Out of the darkness, into the light.
The Pleasant Light of Day by Philip O’Ceallaigh
“Growing older people found dull ways to make life bearable. Or perhaps did not find any way.” The effects of the passage of time is not a new theme, but it is one that feels new in the hands of Philip O’Ceallaigh. In this, his second short story collection, he uses language with a breathtaking clarity, effortlessly taking the reader from a cliff top in Inis Meain to a busy kerbside in Cairo. The beauty is in not only in O’Ceallaigh’s prose but in the layers of insight that are peeled back within each story and through the collection as a whole, so that reading them in order feels important.
Many of his characters are those who do not find any way, nameless and displaced, unable to find what they’re looking for despite their maps and the miles they cover on trams and buses and on foot. In teeming cities, on islands, or in deserts, they are equally alone. O’Ceallaigh slows us down to live the rhythm of their days and feel the inevitable closing in of their nights.

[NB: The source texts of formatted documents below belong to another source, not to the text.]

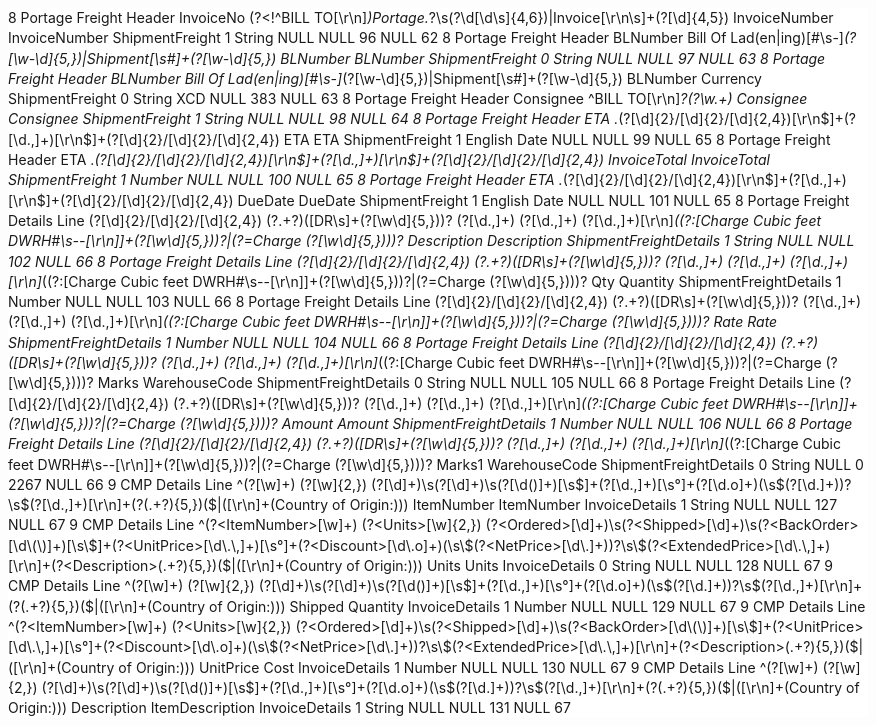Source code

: 8	Portage Freight	Header	InvoiceNo	(?<!^BILL TO[\r\n]*)Portage.*?\s(?<InvoiceNumber>\d[\d\s]{4,6})|Invoice[\r\n\s]+(?<InvoiceNumber>[\d]{4,5})	InvoiceNumber	InvoiceNumber	ShipmentFreight	1	String	NULL	NULL	96	NULL	62
8	Portage Freight	Header	BLNumber	Bill Of Lad(en|ing)[\#\s\-]*(?<BLNumber>[\w\-\d]{5,})|Shipment[\s\#]+(?<BLNumber>[\w\-\d]{5,})	BLNumber	BLNumber	ShipmentFreight	0	String	NULL	NULL	97	NULL	63
8	Portage Freight	Header	BLNumber	Bill Of Lad(en|ing)[\#\s\-]*(?<BLNumber>[\w\-\d]{5,})|Shipment[\s\#]+(?<BLNumber>[\w\-\d]{5,})	BLNumber	Currency	ShipmentFreight	0	String	XCD	NULL	383	NULL	63
8	Portage Freight	Header	Consignee	^BILL TO[\r\n]*?(?<Consignee>\w.+)	Consignee	Consignee	ShipmentFreight	1	String	NULL	NULL	98	NULL	64
8	Portage Freight	Header	ETA	.*(?<ETA>[\d]{2}/[\d]{2}/[\d]{2,4})[\r\n\$]+(?<InvoiceTotal>[\d\.,]+)[\r\n\$]+(?<DueDate>[\d]{2}/[\d]{2}/[\d]{2,4})	ETA	ETA	ShipmentFreight	1	English Date	NULL	NULL	99	NULL	65
8	Portage Freight	Header	ETA	.*(?<ETA>[\d]{2}/[\d]{2}/[\d]{2,4})[\r\n\$]+(?<InvoiceTotal>[\d\.,]+)[\r\n\$]+(?<DueDate>[\d]{2}/[\d]{2}/[\d]{2,4})	InvoiceTotal	InvoiceTotal	ShipmentFreight	1	Number	NULL	NULL	100	NULL	65
8	Portage Freight	Header	ETA	.*(?<ETA>[\d]{2}/[\d]{2}/[\d]{2,4})[\r\n\$]+(?<InvoiceTotal>[\d\.,]+)[\r\n\$]+(?<DueDate>[\d]{2}/[\d]{2}/[\d]{2,4})	DueDate	DueDate	ShipmentFreight	1	English Date	NULL	NULL	101	NULL	65
8	Portage Freight	Details	Line	(?<Date>[\d]{2}/[\d]{2}/[\d]{2,4}) (?<Description>.+?)([DR\s]+(?<Marks1>[\w\d]{5,}))? (?<Qty>[\d\.,]+) (?<Rate>[\d\.,]+) (?<Amount>[\d\.,]+)[\r\n]*((?:[Charge Cubic feet DWRH\#\s\--[\r\n]]+(?<Marks>[\w\d]{5,}))?|(?=Charge (?<Marks>[\w\d]{5,})))?	Description	Description	ShipmentFreightDetails	1	String	NULL	NULL	102	NULL	66
8	Portage Freight	Details	Line	(?<Date>[\d]{2}/[\d]{2}/[\d]{2,4}) (?<Description>.+?)([DR\s]+(?<Marks1>[\w\d]{5,}))? (?<Qty>[\d\.,]+) (?<Rate>[\d\.,]+) (?<Amount>[\d\.,]+)[\r\n]*((?:[Charge Cubic feet DWRH\#\s\--[\r\n]]+(?<Marks>[\w\d]{5,}))?|(?=Charge (?<Marks>[\w\d]{5,})))?	Qty	Quantity	ShipmentFreightDetails	1	Number	NULL	NULL	103	NULL	66
8	Portage Freight	Details	Line	(?<Date>[\d]{2}/[\d]{2}/[\d]{2,4}) (?<Description>.+?)([DR\s]+(?<Marks1>[\w\d]{5,}))? (?<Qty>[\d\.,]+) (?<Rate>[\d\.,]+) (?<Amount>[\d\.,]+)[\r\n]*((?:[Charge Cubic feet DWRH\#\s\--[\r\n]]+(?<Marks>[\w\d]{5,}))?|(?=Charge (?<Marks>[\w\d]{5,})))?	Rate	Rate	ShipmentFreightDetails	1	Number	NULL	NULL	104	NULL	66
8	Portage Freight	Details	Line	(?<Date>[\d]{2}/[\d]{2}/[\d]{2,4}) (?<Description>.+?)([DR\s]+(?<Marks1>[\w\d]{5,}))? (?<Qty>[\d\.,]+) (?<Rate>[\d\.,]+) (?<Amount>[\d\.,]+)[\r\n]*((?:[Charge Cubic feet DWRH\#\s\--[\r\n]]+(?<Marks>[\w\d]{5,}))?|(?=Charge (?<Marks>[\w\d]{5,})))?	Marks	WarehouseCode	ShipmentFreightDetails	0	String	NULL	NULL	105	NULL	66
8	Portage Freight	Details	Line	(?<Date>[\d]{2}/[\d]{2}/[\d]{2,4}) (?<Description>.+?)([DR\s]+(?<Marks1>[\w\d]{5,}))? (?<Qty>[\d\.,]+) (?<Rate>[\d\.,]+) (?<Amount>[\d\.,]+)[\r\n]*((?:[Charge Cubic feet DWRH\#\s\--[\r\n]]+(?<Marks>[\w\d]{5,}))?|(?=Charge (?<Marks>[\w\d]{5,})))?	Amount	Amount	ShipmentFreightDetails	1	Number	NULL	NULL	106	NULL	66
8	Portage Freight	Details	Line	(?<Date>[\d]{2}/[\d]{2}/[\d]{2,4}) (?<Description>.+?)([DR\s]+(?<Marks1>[\w\d]{5,}))? (?<Qty>[\d\.,]+) (?<Rate>[\d\.,]+) (?<Amount>[\d\.,]+)[\r\n]*((?:[Charge Cubic feet DWRH\#\s\--[\r\n]]+(?<Marks>[\w\d]{5,}))?|(?=Charge (?<Marks>[\w\d]{5,})))?	Marks1	WarehouseCode	ShipmentFreightDetails	0	String	NULL	0	2267	NULL	66
9	CMP	Details	Line	^(?<ItemNumber>[\w]+) (?<Units>[\w]{2,}) (?<Ordered>[\d]+)\s(?<Shipped>[\d]+)\s(?<BackOrder>[\d\(\)]+)[\s\$]+(?<UnitPrice>[\d\.\,]+)[\s°]+(?<Discount>[\d\.o]+)(\s\$(?<NetPrice>[\d\.]+))?\s\$(?<ExtendedPrice>[\d\.\,]+)[\r\n]+(?<Description>(.+?){5,})($|([\r\n]+(Country of Origin:)))	ItemNumber	ItemNumber	InvoiceDetails	1	String	NULL	NULL	127	NULL	67
9	CMP	Details	Line	^(?<ItemNumber>[\w]+) (?<Units>[\w]{2,}) (?<Ordered>[\d]+)\s(?<Shipped>[\d]+)\s(?<BackOrder>[\d\(\)]+)[\s\$]+(?<UnitPrice>[\d\.\,]+)[\s°]+(?<Discount>[\d\.o]+)(\s\$(?<NetPrice>[\d\.]+))?\s\$(?<ExtendedPrice>[\d\.\,]+)[\r\n]+(?<Description>(.+?){5,})($|([\r\n]+(Country of Origin:)))	Units	Units	InvoiceDetails	0	String	NULL	NULL	128	NULL	67
9	CMP	Details	Line	^(?<ItemNumber>[\w]+) (?<Units>[\w]{2,}) (?<Ordered>[\d]+)\s(?<Shipped>[\d]+)\s(?<BackOrder>[\d\(\)]+)[\s\$]+(?<UnitPrice>[\d\.\,]+)[\s°]+(?<Discount>[\d\.o]+)(\s\$(?<NetPrice>[\d\.]+))?\s\$(?<ExtendedPrice>[\d\.\,]+)[\r\n]+(?<Description>(.+?){5,})($|([\r\n]+(Country of Origin:)))	Shipped	Quantity	InvoiceDetails	1	Number	NULL	NULL	129	NULL	67
9	CMP	Details	Line	^(?<ItemNumber>[\w]+) (?<Units>[\w]{2,}) (?<Ordered>[\d]+)\s(?<Shipped>[\d]+)\s(?<BackOrder>[\d\(\)]+)[\s\$]+(?<UnitPrice>[\d\.\,]+)[\s°]+(?<Discount>[\d\.o]+)(\s\$(?<NetPrice>[\d\.]+))?\s\$(?<ExtendedPrice>[\d\.\,]+)[\r\n]+(?<Description>(.+?){5,})($|([\r\n]+(Country of Origin:)))	UnitPrice	Cost	InvoiceDetails	1	Number	NULL	NULL	130	NULL	67
9	CMP	Details	Line	^(?<ItemNumber>[\w]+) (?<Units>[\w]{2,}) (?<Ordered>[\d]+)\s(?<Shipped>[\d]+)\s(?<BackOrder>[\d\(\)]+)[\s\$]+(?<UnitPrice>[\d\.\,]+)[\s°]+(?<Discount>[\d\.o]+)(\s\$(?<NetPrice>[\d\.]+))?\s\$(?<ExtendedPrice>[\d\.\,]+)[\r\n]+(?<Description>(.+?){5,})($|([\r\n]+(Country of Origin:)))	Description	ItemDescription	InvoiceDetails	1	String	NULL	NULL	131	NULL	67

Solace is sought in others and sex features heavily. O’Ceallaigh is unflinching in his description of an act often reduced to the purely physical, a brief attempt to connect with another that can become the loneliest of all.
One of the joys of the collection is O’Ceallaigh’s versatility, his ability to surprise and lighten what can be heavy material with biting humour. In The Alchemist, he has fun with his take on the popular fable, following Pablo’s quest across the desert with the help of travel company “Hardway Tours.” In Uprooted, a turning point of sorts,four men fall for a young actress in a Galway theatre, a woman who will impact all their lives and offers a glimmer of hope for one.
This glimmer is magnified in the title story and jewel of the collection, The Pleasant Light of Day, where on a trip to an Egyptian Museum, holding his son’s hand, a father finds his place in the world. The monks in Tombstone Blues, settled in the desert, have also found their place, a sharp contrast with the restless wandering scholar who spends a week and leaves unfulfilled.
In the end, hope wins out in High Country, where for a solitary traveller, a fire burning in the night, “a spark of the sun,” is enough to keep fear away until morning comes. The characters who succeed are those who find light in art or family or religion, it is not the thing itself, but the caring that counts. Crafting beauty with words on a page is clearly something O’Ceallaigh cares deeply about and in this inspiring and sparkling collection, he lights up the dark.